In Sicilia era diffusa l’arte di conservare la neve grazie ai nivaroli che costruirono le neviere sulle pendici dell’Etna, scavate per una quindicina di metri in profondità nel terreno vulcanico. La raffinata tecnica di raccolta, conservazione e trasporto, permetteva loro di fare arrivare il ghiaccio anche fuori dalla Sicilia. A partire dal XVI secolo un po’ in tutta la penisola italiana vennero edificati depositi per la neve.

L’invenzione del cono-gelato o gelato da passeggio risale agli inizi del Novecento (1903) quando un gelataio cadorino, Italo Marchioni,  inventò il noto contenitore di cialda con la parte aperta verso l’alto da riempire con il gelato (a palline o con una spatola), contribuendo con questa innovazione ad incrementare la popolarità e la diffusione del gelato italiano. Tra le maggiori scuole di gelatai proprio il Veneto può gloriarsi di un’ottima rappresentanza. Meritano una menzione particolare quelle della Val di Zoldo, del Cadore in provincia di Belluno, apprezzate in tutto il mondo.

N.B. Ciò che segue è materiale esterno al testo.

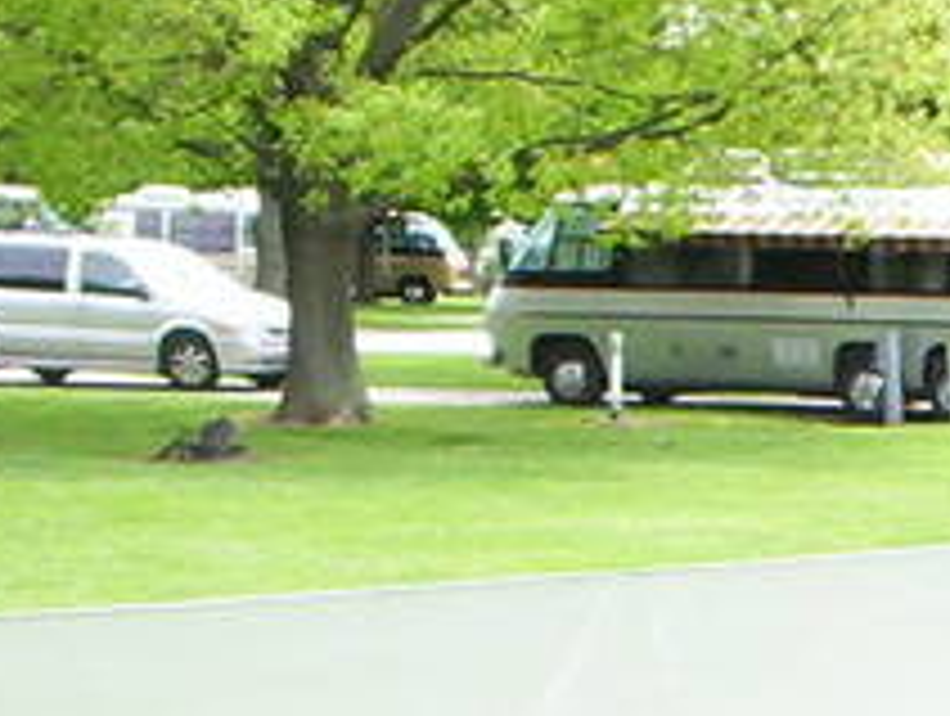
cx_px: 1648
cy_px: 1065
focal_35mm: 146
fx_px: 4014
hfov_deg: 12.5
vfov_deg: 9.9
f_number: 4.5
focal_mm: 4.99
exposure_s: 1/172
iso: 100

Ma torniamo ai nostri giorni.

Se siamo golosi di gelato, ma vogliamo prestare la giusta attenzione alle calorie, eccoci qualche dato utile: un cono medio alla frutta apporta intorno alle 130 calorie, alla crema circa 190 calorie, al cioccolato circa 240 calorie. Se poi vogliamo proprio eccedere o concederci qualcosa di più sfizioso con panna, cacao e mandorle, possiamo arrivare ad ingoiare più di 300 calorie.

Sarà difficile assaporare un gelato davvero buono e cremoso senza fare a pugni l’indomani con la bilancia. Come mai? La cremosità del gelato è data dallo zucchero e dai grassi in esso contenuti. Questi ultimi potranno essere più o meno “di qualità”, ma saranno comunque calorici. Se non vogliamo avere alcun rimorso per la nostra linea, dovremo optare per il gelato alla frutta (senza aggiungervi panna né guarnizione). E se vogliamo essere sicuri di introdurre il minimo di calorie possibile? Accontentiamoci di un ghiacciolo… Ma ne vale davvero la pena?

Facciamo pure qualche eccezione, senza esagerare con le porzioni che devono essere quelle adeguate al nostro metabolismo, determinato da sesso, età, movimento fisico, stress ecc. Facciamo attenzione anche a quale gelato diamo ai nostri piccoli che spesso sono i più golosi di questo alimento.

Poi limitiamo il consumo di gelati industriali e confezionati perché  spesso  vengono addizionati con oli e grassi vegetali per aumentarne la sapidità e la spalmabilità. Oltre ad aumentarne cremosità e gusto, questi elementi contribuiscono ad aumentarne il contenuto in calorie. Per quanto riguarda i gelati alla panna: quello artigianale apporta circa 190 calorie, quello confezionato 205. Riguardo ai gelati di frutta invece: quello artigianale apporta 130 calorie e confezionato 150 circa.

Rivolgiamoci a gelaterie di fiducia che utilizzano ingredienti di qualità. Assicuriamoci che nel locale siano esposte anche le percentuali e le calorie contenute. Abbiamo ancora qualche dubbio? Dissolviamolo, togliendoci la soddisfazione di un gelato di qualità. Per la quantità atteniamoci all’antico adagio “in medio stat virtus”. Avremo qualche attimo di felicità, con buona pace della linea!